Nello specifico mi riferisco ad una Barbera d’Asti non legnosa, che mette insieme un po’ di cupezza e bruciore alcolico, ma anche freschezza.
… e tra film e piatti
Volendo proseguire questo gioco con i piatti, quale film abbinerebbe alla bagna cauda?
La bagna caoda ha note di sapidità e pungenza che mi fanno pensare a film come “Top Gun Maverick”: adrenalinico, potente, ma con un finale positivo che corrisponde al sapore equilibrato che la bagna cauda lascia in bocca, quando perde sul finale la parte aggressiva.
E alla carne cruda?
Sicuramente un film crudo, come dice lo stesso nome del piatto, un documentario di denuncia che affronta una realtà in modo diretto, senza estetismi, come i lavori di Ken Loach.
Nel suo cortometraggio “Fritti dalle stelle” parla della spettacolarizzazione della cucina. Cosa pensa di come è trattato questo tema in televisione attualmente?
Nel cortometraggio, finito di montare nel 2021 e presente su Amazon Prime Video, ho intervistato circa 20 chef stellati, tra cui un pizzaiolo di altissimo livello. A tutti ho domandato cosa ne pensavano del teatrino mediatico che coinvolge attualmente la cucina e che cosa farebbero se potessero cambiare qualcosa.

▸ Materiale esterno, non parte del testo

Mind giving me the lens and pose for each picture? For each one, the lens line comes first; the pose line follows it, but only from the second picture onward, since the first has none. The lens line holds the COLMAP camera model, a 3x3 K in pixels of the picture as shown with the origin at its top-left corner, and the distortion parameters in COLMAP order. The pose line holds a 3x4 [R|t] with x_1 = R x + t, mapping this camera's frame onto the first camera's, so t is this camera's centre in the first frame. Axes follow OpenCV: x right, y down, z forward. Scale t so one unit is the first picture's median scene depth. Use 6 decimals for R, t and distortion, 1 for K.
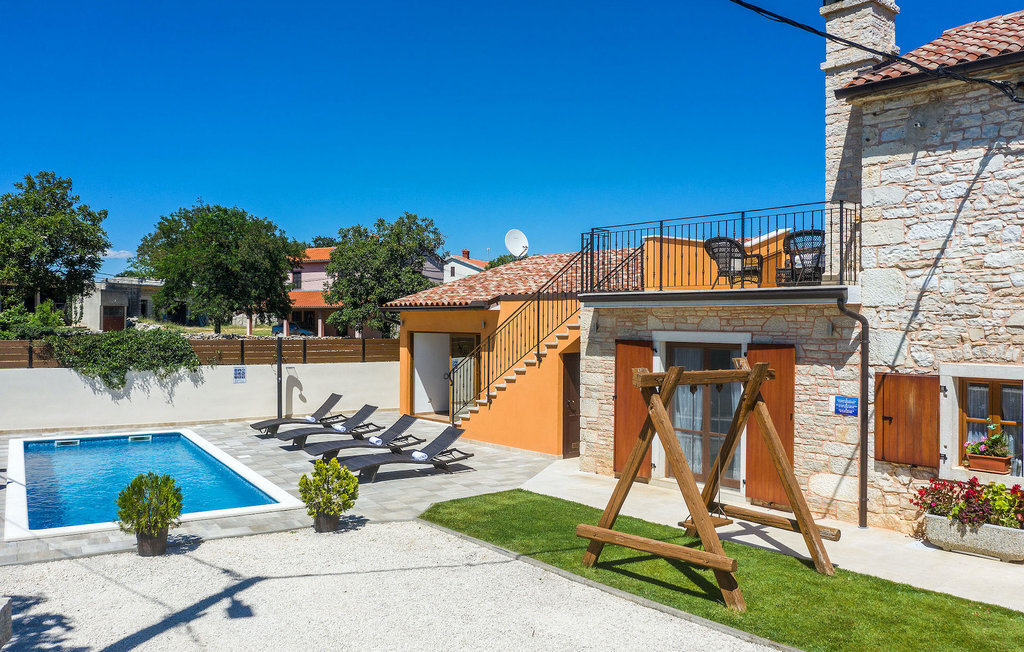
lens RADIAL K [[854.6, 0, 512.0], [0, 854.6, 326.0], [0, 0, 1]] dist [0.004012, -0.005226]
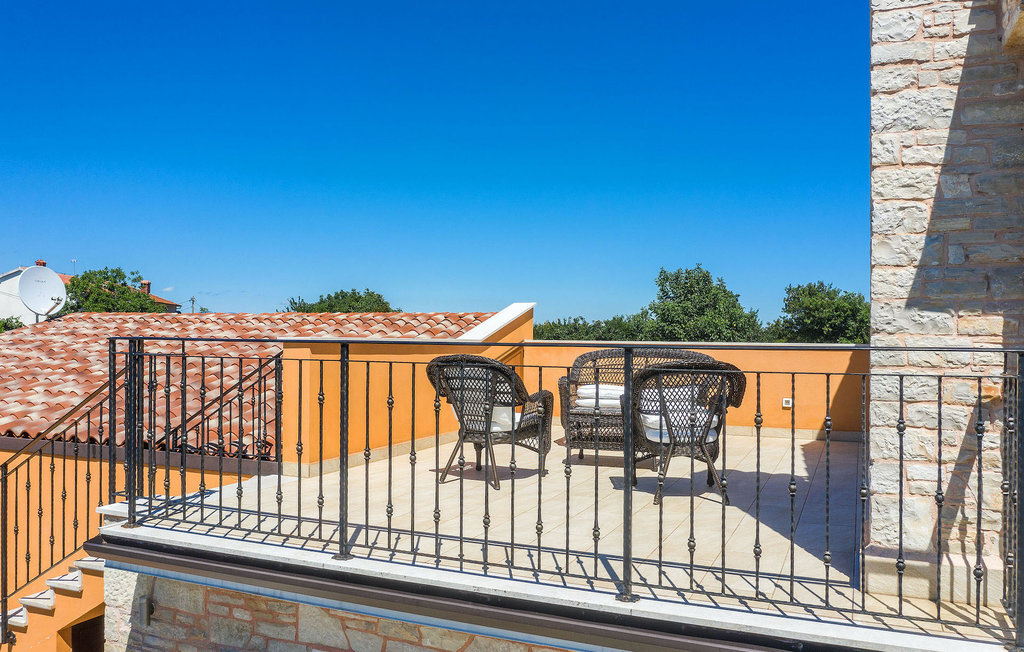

Nel primo caso, in tanti hanno detto che gli chef dovrebbero stare di più nei ristoranti. Hanno anche lamentato il fatto di fare poca squadra, a livello di categoria, nonostante la cucina sia un aspetto importante dell’economia italiana.
I progetti per il futuro
Quali progetti professionali ha per il futuro?
Ho in mente di proseguire con il mio programma televisivo, ma con un cambiamento che, essendo in corso di valutazione in queste settimane, non può essere svelato.
Poi vorrei realizzare un film da sala cinematografica. Ho un paio di progetti, una fiction e un documentario, entrambi in tema di alta ristorazione.
Infine il progetto, più immediato rispetto al film, di un libro che rappresenterà un passaggio ulteriore rispetto alla Cinegustologia. A forma di dizionario, comprenderà 70 piatti all’interno di famose scene di film di cui, attraverso la Cinegustologia, spiegherò i motivi della presenza nelle pellicole. Ovviamente andando oltre le spiegazioni che sono state finora date. Pensiamo agli spaghetti di Totò in “Miseria e Nobiltà”. Perché gli spaghetti? Non perché siano un piatto povero e tradizionale di Napoli, come emerso finora. Secondo me, la scelta è legata al fatto che la storia è caratterizzata da un groviglio sociale in cui tutti sfuggono alla propria identità, proprio come i singoli speghetti sfuggono, grazie all’amido, al groviglio che li unisce.